When on the xv6-project-2021 directory of the project:

make qemu

Then execute the tests cowtest and usertests:

cowtest
usertests

To exit from qemu, press Ctrl+A then X.

General Notes

  • In the file spinlock.h, the structure of the extern struct ref_spinlock is defined, which is used to hold a reference counter for each physical page, as stated in the assignment, through the integer array reference_count. In the file kalloc.c, this global struct is created, named ref_c.

File kalloc.c

Source code can be found here: kalloc.c

Function freerange()

In the existing for loop, the initialization of the reference counter of the current iteration's page was added with the value 1 (this counter will be reset to 0 through kfree()). This action is necessary because later kfree() is called, which decrements the counter - so initialization must be done first.

Function kfree()

When kfree() is called, firstly the reference counter of the given page is decremented. Then, a check is performed to see if this counter is equal to 0. In this case, it means that no process is using the specific page, so it can be freed; the page is returned to the list of available pages (following the code as it was initially in kfree()). If it's not 0, then no further action is needed.

Function kalloc()

The initialization of the reference counter of the specific page with the value 1 was added (lines 101-104).

File trap.c

Source code can be found here: trap.c

Function usertrap()

An else if(r_scause() == 15) was added at line 68 to recognize page fault 15 - Store/AMO page fault. When page fault with code 15 occurs, it must be recognized as a valid CoW fault, meaning it is a valid page, user-level, etc. First, it checks if the virtual address (obtained by calling r_stval()) is permissible. Then, it retrieves the page table entry (PTE) of the specific page using the walk() function. It checks if the PTE obtained is valid and user-level. The physical address of the PTE is stored in the variable pa0. As mentioned in the assignment, a new page is created via kalloc() and the old page is copied to the new one via memmove(). Finally, the flags of the PTE of the old page are retrieved, the PTE is made to point to the physical address of the new page, and the PTE_W bit is set to 1. kfree() is called for the previous (initial) read-only page.

File vm.c

Source code can be found here: vm.c

Function uvmcopy()

The uvmcopy() function is modified appropriately so that new pages are not created but existing pa pages are used when mappages() is called (line 317), in order to map the physical memory pages of the parent to the child. Additionally, the PTE_W flag in both the parent's and child's PTEs should be cleared.

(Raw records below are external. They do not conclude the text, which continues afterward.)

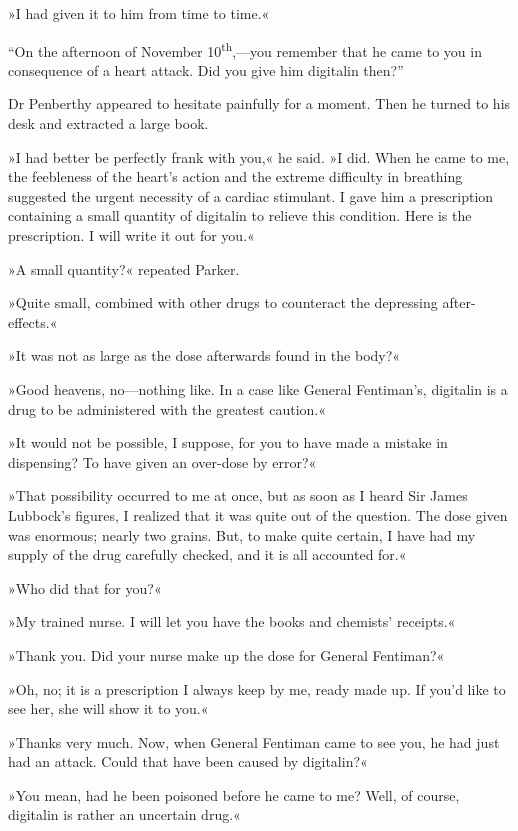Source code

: »I had given it to him from time to time.«

\enquote{On the afternoon of November  10\textsuperscript{th},---you remember that he came to you in consequence of a heart attack. Did you give him digitalin then?}

Dr Penberthy appeared to hesitate painfully for a moment. Then he turned to his desk and extracted a large book.

»I had better be perfectly frank with you,« he said. »I did. When he came to me, the feebleness of the heart's action and the extreme difficulty in breathing suggested the urgent necessity of a cardiac stimulant. I gave him a prescription containing a small quantity of digitalin to relieve this condition. Here is the prescription. I will write it out for you.«

»A small quantity?« repeated Parker.

»Quite small, combined with other drugs to counteract the depressing after-effects.«

»It was not as large as the dose afterwards found in the body?«

»Good heavens, no\allowbreak---\allowbreak nothing like. In a case like General Fentiman's, digitalin is a drug to be administered with the greatest caution.«

»It would not be possible, I suppose, for you to have made a mistake in dispensing? To have given an over-dose by error?«

»That possibility occurred to me at once, but as soon as I heard Sir James Lubbock's figures, I realized that it was quite out of the question. The dose given was enormous; nearly two grains. But, to make quite certain, I have had my supply of the drug carefully checked, and it is all accounted for.«

»Who did that for you?«

»My trained nurse. I will let you have the books and chemists' receipts.«

»Thank you. Did your nurse make up the dose for General Fentiman?«

»Oh, no; it is a prescription I always keep by me, ready made up. If you'd like to see her, she will show it to you.«

»Thanks very much. Now, when General Fentiman came to see you, he had just had an attack. Could that have been caused by digitalin?«

»You mean, had he been poisoned before he came to me? Well, of course, digitalin is rather an uncertain drug.«

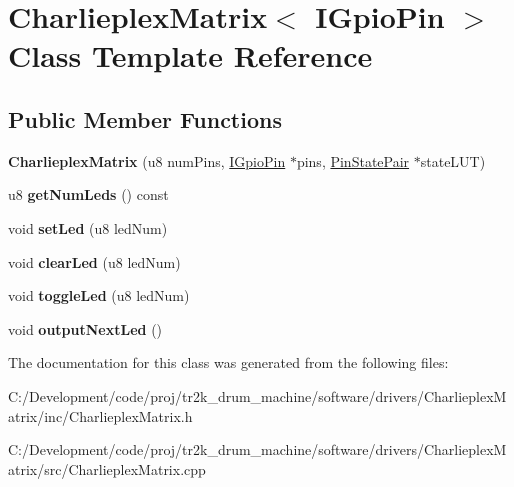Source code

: \hypertarget{class_charlieplex_matrix}{}\section{Charlieplex\+Matrix$<$ I\+Gpio\+Pin $>$ Class Template Reference}
\label{class_charlieplex_matrix}
\subsection*{Public Member Functions}
\begin{DoxyCompactItemize}
\item 
\mbox{\label{class_charlieplex_matrix_a07f98ca40fcf53274aaf1328a8fb0dec}} 
{\bfseries Charlieplex\+Matrix} (u8 num\+Pins, \mbox{\hyperlink{class_i_gpio_pin}{I\+Gpio\+Pin}} $\ast$pins, \mbox{\hyperlink{struct_pin_state_pair}{Pin\+State\+Pair}} $\ast$state\+L\+UT)
\item 
\mbox{\label{class_charlieplex_matrix_a4c7a0afa35a3d99ba67f7e6488580b25}} 
u8 {\bfseries get\+Num\+Leds} () const
\item 
\mbox{\label{class_charlieplex_matrix_a27d6a06d18f558839e428f473f412bcb}} 
void {\bfseries set\+Led} (u8 led\+Num)
\item 
\mbox{\label{class_charlieplex_matrix_a2e3680edfbb6cfa78d3130a159d6e8de}} 
void {\bfseries clear\+Led} (u8 led\+Num)
\item 
\mbox{\label{class_charlieplex_matrix_a248cc77e95c3e0419fc340108ad69459}} 
void {\bfseries toggle\+Led} (u8 led\+Num)
\item 
\mbox{\label{class_charlieplex_matrix_ad0ed5f4d640e56c24d4a9a9de62c78c7}} 
void {\bfseries output\+Next\+Led} ()
\end{DoxyCompactItemize}


The documentation for this class was generated from the following files\+:\begin{DoxyCompactItemize}
\item 
C\+:/\+Development/code/proj/tr2k\+\_\+drum\+\_\+machine/software/drivers/\+Charlieplex\+Matrix/inc/Charlieplex\+Matrix.\+h\item 
C\+:/\+Development/code/proj/tr2k\+\_\+drum\+\_\+machine/software/drivers/\+Charlieplex\+Matrix/src/Charlieplex\+Matrix.\+cpp\end{DoxyCompactItemize}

This is achieved on lines 316 and 320 using bitwise AND. In each iteration of each page, the reference counter is incremented.

Function copyout()

The purpose of walkaddr() is to traverse and directly retrieve the physical address from a virtual address without going through the hardware MMU, which means that no page fault has occurred. So, what we need to do is modify copyout() to use the same mechanism as page faults when encountering a CoW page. Just like in the usertrap() function in trap.c, all necessary checks and procedures are performed. That is, if the virtual addresses are permissible and do not exceed MAXVA, we obtain the PTE, perform checks if it's valid and user-level, and store the physical address of the PTE in the variable pa0. Then, it checks if the PTE is read-only, i.e., if the PTE_W bit is equal to 0 (line 388). If it is, then the entire procedure followed in usertrap() must be followed, and then the previous tasks must be carried out (in the subsequent memmove (line 411), the old page is replaced with the new one), otherwise it remains unchanged, and there is no need to create a new page, copy the old one to the new one, etc.